FROM “USER-GENERATED-CONTENT” TO A “USER-GENERATED-COPYRIGHT”
Requirements for a modern copyright in the digital age
During the last decade, ways of distributing and consuming copyrighted works have radically changed. In the light of the emerging ‘digital economy’ fostered by a wide availability of broadband technologies, cloud computing services and changed user habits, the traditional concept of copyright has become subject to a broad public debate. It is more and more common to distribute digital copies of works not only by tangible media, but also via online accessible platforms. Nowadays, users “buy” and more often “consume” digital goods online. From a legal, economic and social perspective, this paradigm shift rigorously challenges the classical copyright doctrine which follows an “analogue world” approach. Thus, this research project aims to provide a definition of relevant prerequisites for a modern, well-balanced copyright system based on a broad social consensus.

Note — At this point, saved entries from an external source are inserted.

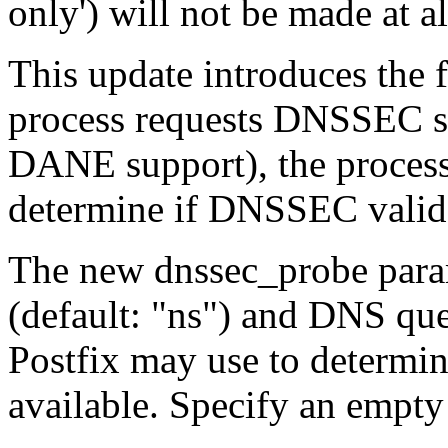
only') will not be made at al
This update introduces the 
process requests DNSSEC sup
DANE support), the process
determine if DNSSEC validat
The new dnssec_probe param
(default: "ns") and DNS que
Postfix may use to determi
available. Specify an empty 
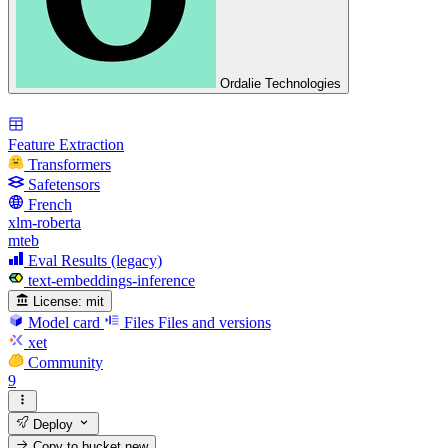
Ordalie Technologies
Feature Extraction
Transformers
Safetensors
French
xlm-roberta
mteb
Eval Results (legacy)
text-embeddings-inference
License:
mit
Model card
Files
Files and versions
xet
Community
9
Deploy
Copy to bucket
new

Recent case law of the Court of Justice of the European Union (CJEU) and national courts indicates that the established copyright law is unable to provide appropriate solutions that meet the requirements of the digital age: In the last couple of years, several issues arose regarding a) the reselling of digital goods (CJEU C-128/11 – UsedSoft), b) the separation of the private and public sphere (CJEU C-306/05 – SGAE/Rafael), c) the scope of the private use exception within a digital environment (CJEU C-435/12 – ACI Adam) and the exception for temporary reproductions (CJEU C-360/13), d) the liability of access providers and website blocking (CJEU C-314/12 – UPC/kino.to), e) hyperlinking to copyrighted material in the WWW (CJEU C-466/12 – Svensson), and f) the implantation of an efficient levy system regarding hard disks by collecting societies (OGH 4 Ob 43/12w).
Against this background, the aim of this research project in which students as key figures of the omnipresent ‘prosumer-environment’ are participating, is to define the requirements of a modern, well-balanced copyright system. Students as digital natives are not only consuming digital goods, they are also in many ways contributing to cultural creation and the dissemination of creative content. It is therefore inevitable that a modern and effective copyright system should address the interests and needs of users and creators. These needs are particularly affected by the scope of copyright protection, ownership of rights, licensing, limitations & exceptions and collective rights management.
The participation of students with technical and economic skills in this multidisciplinary research project will provide added value for both researchers and students. Their specific insight into modern consumer habits as well as the confrontation with different interests in the political discourse will lead to important and possibly surprising findings. Based on this, the distinct interests of users and creators will be balanced in light of state-of-the-art technologies (consumption of digital goods via the internet) and future technological innovation like 3D printing and virtual reality. Furthermore, the research project addresses questions concerning the scientific and educational usage of protected works.
As contributors in this research project, students will carry out empirical research to determine the scope of the creators’ and users’ interests in the digital media. Students will also learn about the variety of interests and positions represented by other stakeholders, such as the content industry and intermediaries, and ultimately draw comparisons with user’s interests. The cooperation of students and legal scholars within this project will provide a new impetus for copyright reform that will promote creativity and innovation as well as a fair remuneration system for creators.
Students will be involved in several facets of this program. These include examination of the relevant literature, empirical research and knowledge transfer (publications and presentations addressing a broad public outside the scientific community). Additionally, internships will give qualified and ambitious students insight into scholarly practice.
The results of this research project will be disseminated in scientific journals and in various presentations, both on national and international conferences. In addition, the findings will be conveyed to a broad public via digital media including social networks.